Diez días de silencio (44 cuentos)



Diez días de silencio.


Maciej Tomczak



En el Tíbet, en el pequeño templo de Sam-Ama, un monje europeo, recluido por amistad con el sacerdote mayor, vivió durante 22 años practicando una vida rigurosa, trabajando al ritmo de sus compañeros de morada, comiendo la misma sopa caliente, el pan de mijo y con una sola vela en su habitación, durmiendo con una manta simplemente, pero manteniendo un rito aparte de la congregación budista que le acogió.

Todos los años, durante diez días, se dirigía al alto del Mount Nude, guardándose del frío y la nieve con su manta, y con el solo fuego de la leña que por las mañanas recogía en las laderas. Llevaba consigo un vaso metálico con el fondo agujereado, una delgada cuerda para remontarse hasta los nidos de las águilas, un cinturón corto y estrecho, un taburete con dos patas, un plato diminuto de hoja de sésamo, unas alpargatas de barro cocido, y las gafas que le regalara un turista años ha.

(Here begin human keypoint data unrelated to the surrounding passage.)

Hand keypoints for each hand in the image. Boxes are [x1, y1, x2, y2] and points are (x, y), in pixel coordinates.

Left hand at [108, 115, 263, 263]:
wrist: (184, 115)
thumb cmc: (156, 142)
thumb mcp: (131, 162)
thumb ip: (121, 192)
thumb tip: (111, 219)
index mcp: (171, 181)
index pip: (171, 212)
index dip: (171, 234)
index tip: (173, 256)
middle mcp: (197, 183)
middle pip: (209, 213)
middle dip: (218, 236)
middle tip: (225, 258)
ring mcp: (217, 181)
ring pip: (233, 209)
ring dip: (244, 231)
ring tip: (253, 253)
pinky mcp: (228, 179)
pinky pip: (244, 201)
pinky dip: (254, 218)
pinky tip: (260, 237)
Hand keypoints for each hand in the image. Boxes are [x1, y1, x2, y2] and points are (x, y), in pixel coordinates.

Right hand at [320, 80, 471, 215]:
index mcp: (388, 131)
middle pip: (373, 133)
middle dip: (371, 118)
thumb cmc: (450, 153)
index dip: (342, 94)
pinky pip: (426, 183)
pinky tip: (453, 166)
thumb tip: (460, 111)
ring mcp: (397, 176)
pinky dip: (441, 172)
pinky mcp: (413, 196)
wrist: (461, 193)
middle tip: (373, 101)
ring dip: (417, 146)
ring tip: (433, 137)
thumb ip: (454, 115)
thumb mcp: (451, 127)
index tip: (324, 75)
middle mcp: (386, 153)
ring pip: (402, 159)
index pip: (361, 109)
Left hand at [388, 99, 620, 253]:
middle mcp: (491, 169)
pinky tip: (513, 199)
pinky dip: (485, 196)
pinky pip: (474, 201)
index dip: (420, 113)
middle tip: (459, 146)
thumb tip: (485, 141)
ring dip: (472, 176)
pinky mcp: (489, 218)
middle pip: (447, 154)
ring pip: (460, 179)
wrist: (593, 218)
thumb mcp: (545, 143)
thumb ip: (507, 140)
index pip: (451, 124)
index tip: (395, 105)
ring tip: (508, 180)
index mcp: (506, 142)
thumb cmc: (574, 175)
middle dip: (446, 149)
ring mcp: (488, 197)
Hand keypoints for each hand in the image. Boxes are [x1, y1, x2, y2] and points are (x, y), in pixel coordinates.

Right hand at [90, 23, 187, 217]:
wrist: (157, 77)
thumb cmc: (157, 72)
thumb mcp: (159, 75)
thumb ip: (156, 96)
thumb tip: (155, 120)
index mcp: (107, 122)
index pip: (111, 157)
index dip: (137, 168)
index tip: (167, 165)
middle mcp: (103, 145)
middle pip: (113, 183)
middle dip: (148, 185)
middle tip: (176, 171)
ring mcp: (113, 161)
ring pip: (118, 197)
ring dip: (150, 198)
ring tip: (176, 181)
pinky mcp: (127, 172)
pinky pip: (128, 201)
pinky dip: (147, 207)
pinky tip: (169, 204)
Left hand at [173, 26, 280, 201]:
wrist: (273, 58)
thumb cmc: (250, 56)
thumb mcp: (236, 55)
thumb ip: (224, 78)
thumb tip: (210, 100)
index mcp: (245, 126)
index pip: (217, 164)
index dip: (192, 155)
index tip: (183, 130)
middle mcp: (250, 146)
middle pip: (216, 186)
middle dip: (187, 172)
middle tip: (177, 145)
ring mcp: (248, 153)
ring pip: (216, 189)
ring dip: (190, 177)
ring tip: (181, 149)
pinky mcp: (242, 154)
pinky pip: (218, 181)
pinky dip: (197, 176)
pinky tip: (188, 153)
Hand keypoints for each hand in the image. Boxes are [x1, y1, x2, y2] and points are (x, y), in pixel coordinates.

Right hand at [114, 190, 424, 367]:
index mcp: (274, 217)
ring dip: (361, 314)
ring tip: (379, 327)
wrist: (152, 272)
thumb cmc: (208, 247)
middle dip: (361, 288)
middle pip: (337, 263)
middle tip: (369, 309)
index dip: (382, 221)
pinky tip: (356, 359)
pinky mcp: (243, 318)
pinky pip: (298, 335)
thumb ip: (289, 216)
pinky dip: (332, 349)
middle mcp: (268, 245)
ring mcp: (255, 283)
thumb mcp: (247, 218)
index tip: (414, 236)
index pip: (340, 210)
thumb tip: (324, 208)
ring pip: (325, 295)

El dice que prefiere no olvidar sus años de errores en el pasado: no desea volverlos a encontrar un día del presente. Por eso, durante diez días, bebe la poca agua que no pierde el vaso, recogida tantas veces como puede de la ladera; trepa a los nidos de las águilas en busca de huevos, valiéndose de su posible valía y de una triste cuerda que, sabe bien, no le ayudará; se ata la manta al cuerpo con un cinturón que casi no se cierra, y se le clava en el vientre, sin dar cabida a ningún posible descanso o bienestar; se sienta en un taburete inestable, que nunca le deja de tirar al suelo, sin perder la paciencia; come en un plato diminuto, que se convierte así en cuchara; se calza unas alpargatas de barro cocido, frío y húmedo, que son como pisar la tierra fría siempre; y se cubre con unas gafas veladas que le ocultan la única vista que podría desear, los altos montes del Tibet.

355 días al año, dirige su empresa desde la celda, desde un pequeño ordenador portátil, y todos los meses cobra los pocos yenes necesarios para pagar su habitación. Su nombre, André, solo significa algo para su apoderado en Francia, que le recuerda alto, trajeado, fuerte, orondo, enérgico, cruel, frío, implacable, y solo, siempre solo.